Демин и Неля сидели на веранде. Капитан с удовольствием делился своими познаниями:
— Обычная мина отчего взрывается? Задел ногой, дернул за проволочку — и привет. Значит, при разминировании надо осторожненько разрезать проволочку. Казань бы… Но бывает, что проволочку отрежешь и мина тут же взрывается. Там взрыватель на пружине, и проволочка ее сдерживала. Такой взрыватель называется «цугцундер». Видишь, я и по-немецки могу.
На «ты» Демин перешел с Нелей при неприятных обстоятельствах, но и теперь, в благодушном настроении, продолжал говорить Неле «ты».
— Поэтому при разминировании прежде всего мы вставляем предохранительную чеку и вынимаем взрыватель.
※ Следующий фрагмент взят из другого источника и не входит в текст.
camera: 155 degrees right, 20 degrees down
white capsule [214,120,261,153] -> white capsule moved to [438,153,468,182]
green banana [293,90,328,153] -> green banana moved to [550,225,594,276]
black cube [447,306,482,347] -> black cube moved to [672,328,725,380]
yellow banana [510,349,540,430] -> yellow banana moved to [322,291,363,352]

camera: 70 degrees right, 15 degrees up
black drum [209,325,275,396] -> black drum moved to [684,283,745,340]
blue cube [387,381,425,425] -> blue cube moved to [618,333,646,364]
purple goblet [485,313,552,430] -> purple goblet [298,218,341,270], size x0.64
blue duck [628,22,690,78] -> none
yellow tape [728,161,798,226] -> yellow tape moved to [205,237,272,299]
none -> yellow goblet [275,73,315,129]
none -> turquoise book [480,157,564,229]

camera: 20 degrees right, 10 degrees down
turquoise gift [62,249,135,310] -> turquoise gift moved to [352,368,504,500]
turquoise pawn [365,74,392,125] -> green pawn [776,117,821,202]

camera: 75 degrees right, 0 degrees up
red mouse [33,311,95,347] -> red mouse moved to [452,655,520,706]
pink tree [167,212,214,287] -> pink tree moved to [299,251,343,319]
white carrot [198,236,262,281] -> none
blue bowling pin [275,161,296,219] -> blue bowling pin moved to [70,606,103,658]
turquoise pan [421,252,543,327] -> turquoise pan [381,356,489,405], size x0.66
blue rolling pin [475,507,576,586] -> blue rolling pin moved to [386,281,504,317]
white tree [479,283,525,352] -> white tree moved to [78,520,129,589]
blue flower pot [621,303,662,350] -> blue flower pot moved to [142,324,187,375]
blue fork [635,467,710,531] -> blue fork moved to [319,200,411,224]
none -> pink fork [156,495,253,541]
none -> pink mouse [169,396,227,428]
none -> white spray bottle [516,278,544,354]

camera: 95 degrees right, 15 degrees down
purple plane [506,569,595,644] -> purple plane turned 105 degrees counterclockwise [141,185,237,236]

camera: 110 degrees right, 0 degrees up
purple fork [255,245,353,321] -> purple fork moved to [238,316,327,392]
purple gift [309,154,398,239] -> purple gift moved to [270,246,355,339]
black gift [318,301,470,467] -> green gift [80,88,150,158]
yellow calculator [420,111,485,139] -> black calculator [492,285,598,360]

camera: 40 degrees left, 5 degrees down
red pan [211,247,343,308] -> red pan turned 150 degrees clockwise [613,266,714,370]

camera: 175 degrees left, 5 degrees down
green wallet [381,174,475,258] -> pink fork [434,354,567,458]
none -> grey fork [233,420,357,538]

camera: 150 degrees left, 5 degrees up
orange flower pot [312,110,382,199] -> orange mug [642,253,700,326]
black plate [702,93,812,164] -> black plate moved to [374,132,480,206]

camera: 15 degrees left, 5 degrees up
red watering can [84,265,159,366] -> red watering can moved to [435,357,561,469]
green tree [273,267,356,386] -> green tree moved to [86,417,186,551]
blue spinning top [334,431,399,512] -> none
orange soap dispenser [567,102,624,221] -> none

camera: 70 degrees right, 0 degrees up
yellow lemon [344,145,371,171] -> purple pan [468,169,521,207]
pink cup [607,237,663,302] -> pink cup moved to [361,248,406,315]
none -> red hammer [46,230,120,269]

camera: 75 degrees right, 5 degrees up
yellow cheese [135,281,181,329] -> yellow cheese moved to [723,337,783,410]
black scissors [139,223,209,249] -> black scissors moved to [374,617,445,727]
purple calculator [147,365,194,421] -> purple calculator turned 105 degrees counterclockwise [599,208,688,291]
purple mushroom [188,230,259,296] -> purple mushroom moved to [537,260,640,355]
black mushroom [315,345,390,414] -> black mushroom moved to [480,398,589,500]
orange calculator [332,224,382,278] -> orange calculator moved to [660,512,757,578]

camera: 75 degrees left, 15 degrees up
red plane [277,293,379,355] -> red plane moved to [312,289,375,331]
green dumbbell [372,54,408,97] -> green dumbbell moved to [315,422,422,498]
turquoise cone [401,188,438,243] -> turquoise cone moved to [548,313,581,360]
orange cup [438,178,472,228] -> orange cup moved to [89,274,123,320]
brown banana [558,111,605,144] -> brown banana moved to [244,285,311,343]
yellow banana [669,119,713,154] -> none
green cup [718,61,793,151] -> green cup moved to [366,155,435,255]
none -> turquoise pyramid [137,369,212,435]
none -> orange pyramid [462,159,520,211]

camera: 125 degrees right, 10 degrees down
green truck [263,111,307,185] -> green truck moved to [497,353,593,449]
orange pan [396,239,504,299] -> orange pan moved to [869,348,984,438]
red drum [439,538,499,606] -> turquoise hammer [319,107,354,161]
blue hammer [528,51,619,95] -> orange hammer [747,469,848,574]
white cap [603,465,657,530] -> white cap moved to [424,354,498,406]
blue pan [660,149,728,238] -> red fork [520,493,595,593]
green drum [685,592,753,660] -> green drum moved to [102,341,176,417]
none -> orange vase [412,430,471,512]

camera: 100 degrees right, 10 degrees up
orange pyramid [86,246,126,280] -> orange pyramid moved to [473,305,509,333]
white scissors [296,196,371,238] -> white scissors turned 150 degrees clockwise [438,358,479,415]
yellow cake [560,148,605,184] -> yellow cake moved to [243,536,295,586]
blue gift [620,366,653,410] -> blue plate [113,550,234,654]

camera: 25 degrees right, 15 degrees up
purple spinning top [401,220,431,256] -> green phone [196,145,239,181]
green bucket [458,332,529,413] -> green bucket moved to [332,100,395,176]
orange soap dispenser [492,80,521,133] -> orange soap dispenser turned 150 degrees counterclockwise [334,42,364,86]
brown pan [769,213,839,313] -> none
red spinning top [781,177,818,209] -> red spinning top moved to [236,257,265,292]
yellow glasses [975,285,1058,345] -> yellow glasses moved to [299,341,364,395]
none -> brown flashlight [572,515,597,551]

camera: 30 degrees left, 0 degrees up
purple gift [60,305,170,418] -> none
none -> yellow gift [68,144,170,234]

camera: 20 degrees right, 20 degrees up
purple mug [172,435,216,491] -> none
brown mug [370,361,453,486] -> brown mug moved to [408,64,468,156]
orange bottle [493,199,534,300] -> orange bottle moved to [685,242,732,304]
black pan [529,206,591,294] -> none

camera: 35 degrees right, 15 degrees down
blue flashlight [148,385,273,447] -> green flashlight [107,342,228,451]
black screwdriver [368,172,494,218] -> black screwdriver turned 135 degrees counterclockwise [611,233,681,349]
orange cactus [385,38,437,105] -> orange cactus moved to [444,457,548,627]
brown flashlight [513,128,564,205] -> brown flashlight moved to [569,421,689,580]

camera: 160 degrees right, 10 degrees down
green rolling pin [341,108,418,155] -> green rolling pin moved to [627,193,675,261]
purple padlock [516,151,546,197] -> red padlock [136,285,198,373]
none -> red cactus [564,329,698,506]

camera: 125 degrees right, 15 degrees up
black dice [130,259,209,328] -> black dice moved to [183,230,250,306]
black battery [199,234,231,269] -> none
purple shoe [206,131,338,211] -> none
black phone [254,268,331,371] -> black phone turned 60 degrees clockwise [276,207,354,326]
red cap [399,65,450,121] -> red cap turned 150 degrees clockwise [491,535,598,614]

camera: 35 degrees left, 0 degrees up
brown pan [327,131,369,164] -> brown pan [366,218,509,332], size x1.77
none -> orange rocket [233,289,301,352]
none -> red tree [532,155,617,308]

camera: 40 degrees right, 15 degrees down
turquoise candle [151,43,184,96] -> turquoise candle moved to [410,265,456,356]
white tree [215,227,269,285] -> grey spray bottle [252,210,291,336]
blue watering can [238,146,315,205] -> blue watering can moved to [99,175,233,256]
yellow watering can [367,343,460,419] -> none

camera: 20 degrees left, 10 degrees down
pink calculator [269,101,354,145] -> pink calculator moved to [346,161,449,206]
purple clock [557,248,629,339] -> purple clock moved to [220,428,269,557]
Теперь так. Мины замедленного действия могут быть с часовым механизмом — то, что в старину называлось «адская машина». А могут быть с химическим взрывателем.
— То есть как? — испугалась Неля. — При взрыве вылетают ядовитые газы?
— Совсем не то! Там взведенный ударник удерживается стальной проволокой. А проволока эта проходит через баллончик с кислотой. Когда кислота разъест проволоку, ударник освободится и взрыватель сработает. И вот этот капитан Шнайдер, у которого служил наш фриц…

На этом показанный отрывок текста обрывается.